Ce groupe minoritaire musulman a vécu pendant des siècles au Myanmar, pays à prédominante bouddhiste. Mais l’Etat, malgré la longue durée de leur présence, n’a jamais reconnu officiellement leur existence, et les bouddhistes ont régulièrement exercé des violences contre les musulmans. Depuis le coup d’Etat militaire de 2021 qui a chassé du pouvoir Aung San Suu Kyi, l’attitude gouvernementale s’est encore durcie. Dans l’Etat du Rakhine, tout s’est complexifié, car l’armée Arakan, un groupe militaire qui se bat pour une plus grande autonomie de la majorité bouddhiste, est en désaccord avec le gouvernement central.

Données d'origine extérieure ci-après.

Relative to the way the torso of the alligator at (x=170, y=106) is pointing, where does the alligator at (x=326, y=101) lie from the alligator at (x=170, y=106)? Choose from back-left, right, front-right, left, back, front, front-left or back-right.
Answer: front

Par ailleurs, le conflit existant entre différents groupes de Rohingyas constitue un défi majeur. Il faut ici mentionner que la région où sont installés leurs camps au Bangladesh se situe au cœur d’un des plus grands marchés de drogue au monde. Une tension croissante se développe entre le pays hôte et les réfugiés, et cette xénophobie se répand sur les réseaux sociaux où fleurissent des discours haineux de plus en plus violents.

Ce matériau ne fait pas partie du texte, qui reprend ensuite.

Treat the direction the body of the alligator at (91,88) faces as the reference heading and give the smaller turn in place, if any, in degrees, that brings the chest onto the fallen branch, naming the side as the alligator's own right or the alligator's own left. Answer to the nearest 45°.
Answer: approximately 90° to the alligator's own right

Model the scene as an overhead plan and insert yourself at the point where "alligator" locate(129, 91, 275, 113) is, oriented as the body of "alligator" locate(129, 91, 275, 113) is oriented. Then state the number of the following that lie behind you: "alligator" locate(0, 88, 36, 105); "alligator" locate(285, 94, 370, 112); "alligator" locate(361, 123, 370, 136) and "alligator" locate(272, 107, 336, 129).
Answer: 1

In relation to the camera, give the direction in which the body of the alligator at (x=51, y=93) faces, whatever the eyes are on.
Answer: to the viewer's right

La géopolitique de la région exacerbe aussi la crise des Rohingyas. La Chine et l’Inde, voisines du Myanmar, y sont des acteurs majeurs. La Chine ne cesse de protéger la junte birmane et a mis son veto – avec la Russie – à la résolution du Conseil de sécurité en 2018, qui proposait un plan d’action pour résoudre cette crise. L’Inde a aussi une attitude critique et n’a pas adopté la Déclaration de Bali de solidarité avec le peuple rohingya. De son côté, le Bangladesh développe des efforts pour faciliter le retour des réfugiés au Myanmar, mais ceux-ci s’y refusent en raison de la mauvaise volonté du Myanmar, qui ne leur accorde pas de garantie de sécurité et leur refuse la citoyenneté.

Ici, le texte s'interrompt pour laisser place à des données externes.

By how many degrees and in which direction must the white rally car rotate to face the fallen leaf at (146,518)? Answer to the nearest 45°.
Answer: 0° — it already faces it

Sur le plan humanitaire, le Haut-Commissariat aux réfugiés se plaint de la diminution constante des contributions des Etats. En quatre mois, le budget de l’ONU d’aide aux Rohingyas a diminué de 33,3%. Selon l’International Crisis Group, c’est en priorité l’Union européenne qui devrait accroître son aide aux Rohingyas. Pour l’instant, ce million de réfugiés continue de vivre dans des conditions indignes d’êtres humains, et comme personne ne veut leur accorder de nationalité, ils restent apatrides. De surcroît, la quasi-guerre civile qui frappe le Myanmar empêche d’entrevoir une solution dans l’immédiat.